* _DIRECTIONS FOR THIS TASK_
If a record holds a picture, leave the picture out and copy everything else exactly.

* _DATA FOR THE TASK_
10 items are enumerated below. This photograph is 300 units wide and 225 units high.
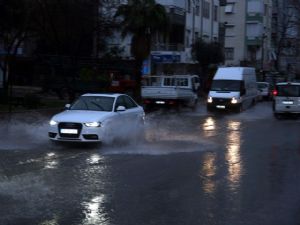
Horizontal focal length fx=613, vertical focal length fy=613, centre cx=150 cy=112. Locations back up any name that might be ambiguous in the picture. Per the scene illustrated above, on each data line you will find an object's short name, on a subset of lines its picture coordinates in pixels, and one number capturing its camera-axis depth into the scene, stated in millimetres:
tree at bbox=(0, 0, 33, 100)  30297
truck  32812
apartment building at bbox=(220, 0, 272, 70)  74375
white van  33500
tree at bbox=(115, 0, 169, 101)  37312
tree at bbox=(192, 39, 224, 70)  56438
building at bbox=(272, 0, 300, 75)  65750
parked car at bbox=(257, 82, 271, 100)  50406
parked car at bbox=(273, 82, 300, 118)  30134
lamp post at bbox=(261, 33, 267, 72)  75025
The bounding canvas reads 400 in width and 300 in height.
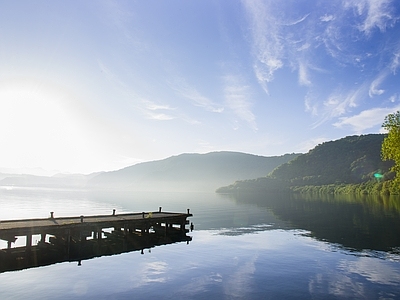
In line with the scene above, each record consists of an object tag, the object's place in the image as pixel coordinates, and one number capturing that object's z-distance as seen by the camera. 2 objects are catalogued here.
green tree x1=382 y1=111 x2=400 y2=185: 70.12
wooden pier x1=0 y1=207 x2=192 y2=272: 27.25
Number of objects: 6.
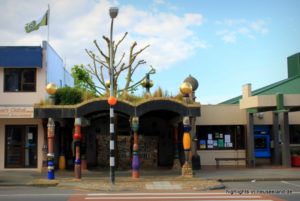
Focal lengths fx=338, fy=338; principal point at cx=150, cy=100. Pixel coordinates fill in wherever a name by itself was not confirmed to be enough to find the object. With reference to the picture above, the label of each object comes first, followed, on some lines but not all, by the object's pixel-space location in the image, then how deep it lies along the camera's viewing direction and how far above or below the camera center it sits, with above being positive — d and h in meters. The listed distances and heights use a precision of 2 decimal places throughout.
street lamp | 14.22 +0.95
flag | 20.06 +6.39
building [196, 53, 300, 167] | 21.67 -0.32
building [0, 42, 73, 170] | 18.77 +2.00
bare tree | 26.66 +5.53
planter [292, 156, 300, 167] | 20.94 -2.08
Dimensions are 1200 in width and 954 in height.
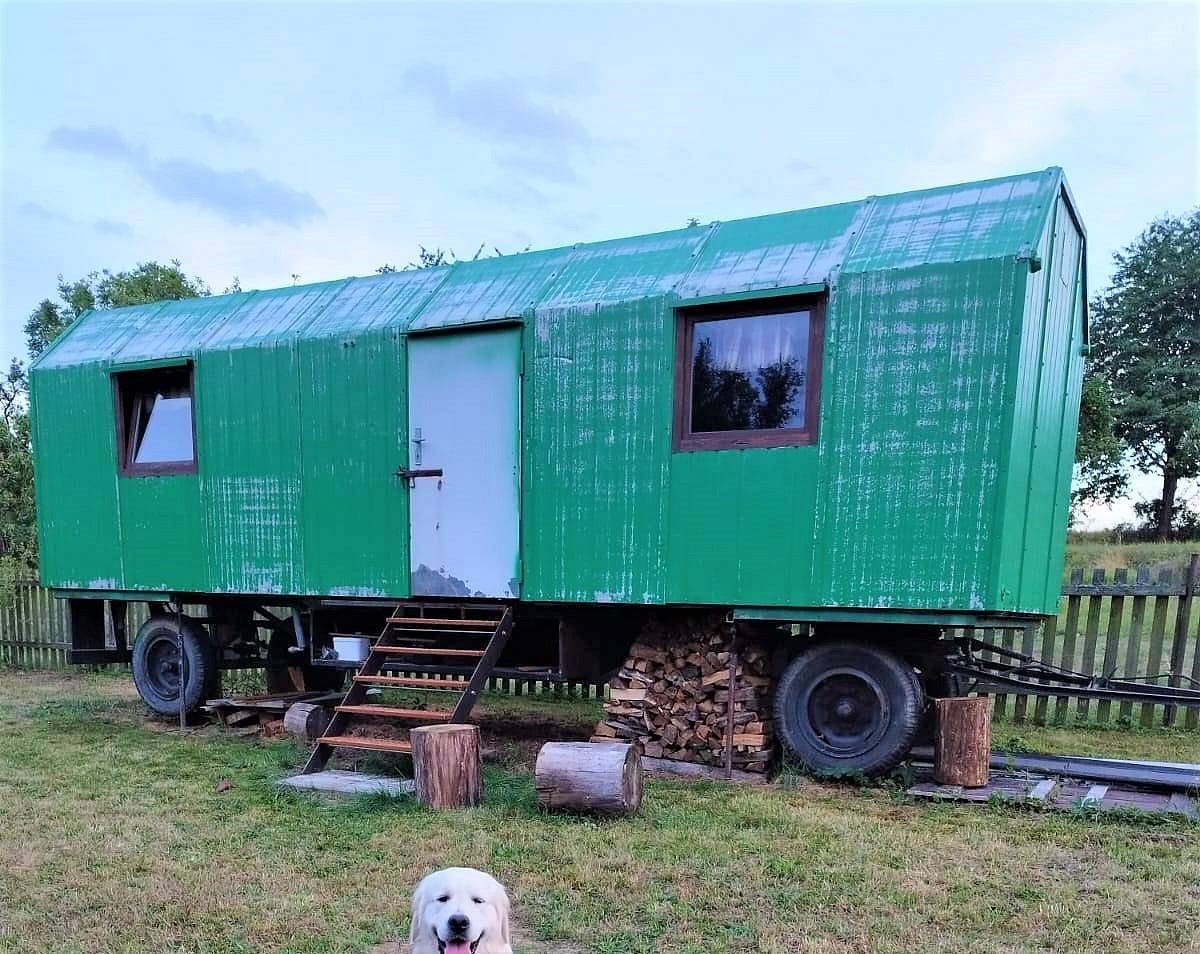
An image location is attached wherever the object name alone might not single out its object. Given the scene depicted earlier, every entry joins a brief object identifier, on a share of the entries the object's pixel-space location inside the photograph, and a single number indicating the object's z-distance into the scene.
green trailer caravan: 5.13
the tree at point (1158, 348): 28.09
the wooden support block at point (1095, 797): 4.73
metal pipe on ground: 5.09
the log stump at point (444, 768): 4.95
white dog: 2.48
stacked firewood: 5.88
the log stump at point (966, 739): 5.09
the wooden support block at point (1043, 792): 4.80
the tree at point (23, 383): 12.91
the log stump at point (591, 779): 4.65
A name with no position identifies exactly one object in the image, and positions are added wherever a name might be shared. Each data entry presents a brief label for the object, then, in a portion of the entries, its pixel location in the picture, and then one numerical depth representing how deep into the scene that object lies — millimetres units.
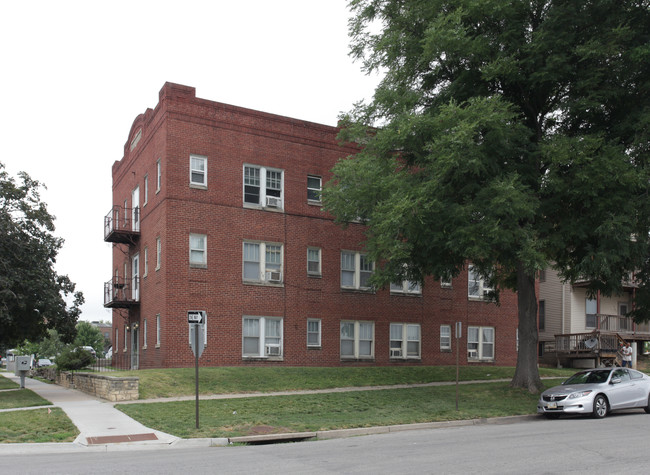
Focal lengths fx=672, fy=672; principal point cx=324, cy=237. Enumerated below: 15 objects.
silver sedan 17219
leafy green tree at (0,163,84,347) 22547
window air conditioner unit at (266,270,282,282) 28312
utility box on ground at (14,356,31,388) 26688
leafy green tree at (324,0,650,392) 18641
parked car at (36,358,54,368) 71312
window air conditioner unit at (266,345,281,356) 28016
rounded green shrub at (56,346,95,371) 32469
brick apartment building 26734
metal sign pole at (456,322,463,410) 18036
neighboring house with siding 36156
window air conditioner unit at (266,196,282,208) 28547
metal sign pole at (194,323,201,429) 14627
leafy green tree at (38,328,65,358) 75562
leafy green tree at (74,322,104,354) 89875
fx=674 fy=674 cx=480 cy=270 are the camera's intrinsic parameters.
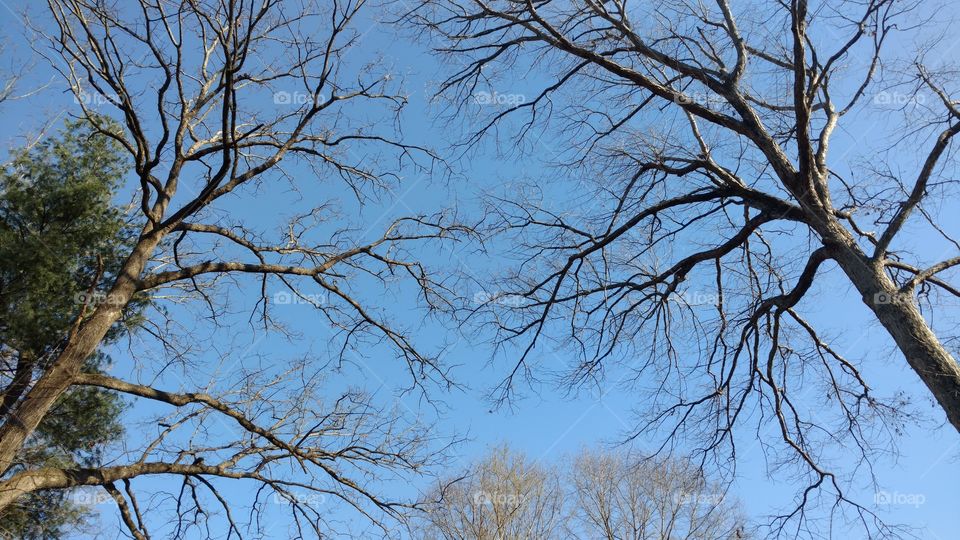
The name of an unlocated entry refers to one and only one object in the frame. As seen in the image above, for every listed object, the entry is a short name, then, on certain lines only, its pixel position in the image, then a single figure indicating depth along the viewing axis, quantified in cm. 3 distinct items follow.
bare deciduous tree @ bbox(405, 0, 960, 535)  532
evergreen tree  729
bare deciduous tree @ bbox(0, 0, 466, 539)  531
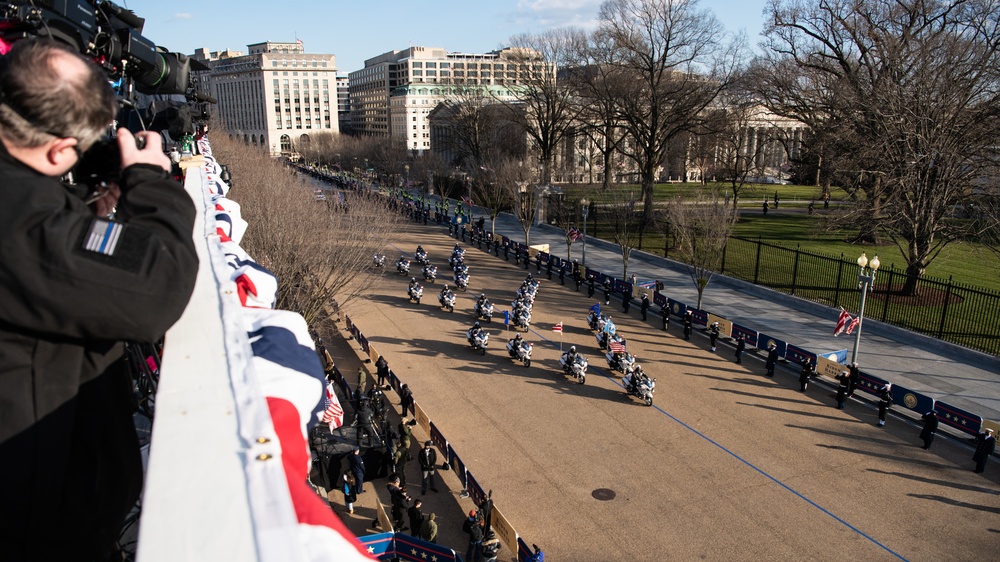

* _EXERCISE RESULT_
10 items are enumerated below. This photograph is 300 units wide and 225 units high.
Horizontal focal length fx=613, vertical focal length fy=613, centre cx=150 cy=112. Locations back up any name that might be ambiguous in the picture. Per the scene illustrated above, on each data line you will find an object's short name, on a subset of lines its picture coordinates in pixels, and one number capturing its camera-axis depth into the scene, stated in millimetres:
tree at bbox=(0, 0, 33, 100)  30297
truck  32812
apartment building at bbox=(220, 0, 272, 70)  74375
white van  33500
tree at bbox=(115, 0, 169, 101)  37312
tree at bbox=(192, 39, 224, 70)  56438
building at bbox=(272, 0, 300, 75)  65750
parked car at bbox=(257, 82, 271, 100)  50406
parked car at bbox=(273, 82, 300, 118)  30134
lamp post at bbox=(261, 33, 267, 72)  75025
The bounding canvas reads 400 in width and 300 in height.
In line with the scene above, each record consists of an object tag, the object's place in the image as pixel coordinates, and one number capturing that object's z-distance as seen by the camera. 2 objects are catalogued here.
green tree x1=382 y1=111 x2=400 y2=185: 70.12
wooden pier x1=0 y1=207 x2=192 y2=272: 27.25
Number of objects: 6.
Focal lengths fx=338, fy=338; principal point at cx=150, cy=100. Pixel coordinates fill in wherever a name by itself was not confirmed to be enough to find the object. With reference to the picture above, the label of each object comes first, followed, on some lines but not all, by the object's pixel-space location in the image, then how deep it lies along the camera's viewing direction and how far above or below the camera center it sits, with above being positive — d and h in meters. The listed distances and heights use a precision of 2 decimal places throughout.
street lamp | 14.22 +0.95
flag | 20.06 +6.39
building [196, 53, 300, 167] | 21.67 -0.32
building [0, 42, 73, 170] | 18.77 +2.00
bare tree | 26.66 +5.53
planter [292, 156, 300, 167] | 20.94 -2.08
Dimensions are 1200 in width and 954 in height.
An image location is attached wherever the object name alone might not single out its object. Given the scene depicted earlier, every entry joins a brief object identifier, on a share of the entries the object's pixel-space location inside the photograph, and a single number indicating the object's z-distance into the scene.
green trailer caravan: 5.13
the tree at point (1158, 348): 28.09
the wooden support block at point (1095, 797): 4.73
metal pipe on ground: 5.09
the log stump at point (444, 768): 4.95
white dog: 2.48
stacked firewood: 5.88
the log stump at point (966, 739): 5.09
the wooden support block at point (1043, 792): 4.80
the tree at point (23, 383): 12.91
the log stump at point (591, 779): 4.65
A name with no position identifies exactly one object in the image, and positions are added wherever a name might be shared. Each data entry presents a brief label for the object, then, in a portion of the entries, its pixel location in the picture, and then one numerical depth representing how deep into the scene that object lies — millimetres units.
Focal lengths fx=672, fy=672; principal point cx=324, cy=237. Enumerated below: 15 objects.
silver sedan 17219
leafy green tree at (0,163,84,347) 22547
window air conditioner unit at (266,270,282,282) 28312
utility box on ground at (14,356,31,388) 26688
leafy green tree at (324,0,650,392) 18641
parked car at (36,358,54,368) 71312
window air conditioner unit at (266,345,281,356) 28016
rounded green shrub at (56,346,95,371) 32469
brick apartment building 26734
metal sign pole at (456,322,463,410) 18036
neighboring house with siding 36156
window air conditioner unit at (266,196,282,208) 28547
metal sign pole at (194,323,201,429) 14627
leafy green tree at (38,328,65,358) 75562
leafy green tree at (74,322,104,354) 89875
fx=674 fy=674 cx=480 cy=270 are the camera's intrinsic parameters.
The name of an unlocated entry refers to one and only one object in the frame. As seen in the image above, for every listed object, the entry is a short name, then, on certain lines only, its pixel position in the image, then a single figure indicating depth along the viewing axis, quantified in cm. 3 distinct items follow.
bare deciduous tree @ bbox(405, 0, 960, 535)  532
evergreen tree  729
bare deciduous tree @ bbox(0, 0, 466, 539)  531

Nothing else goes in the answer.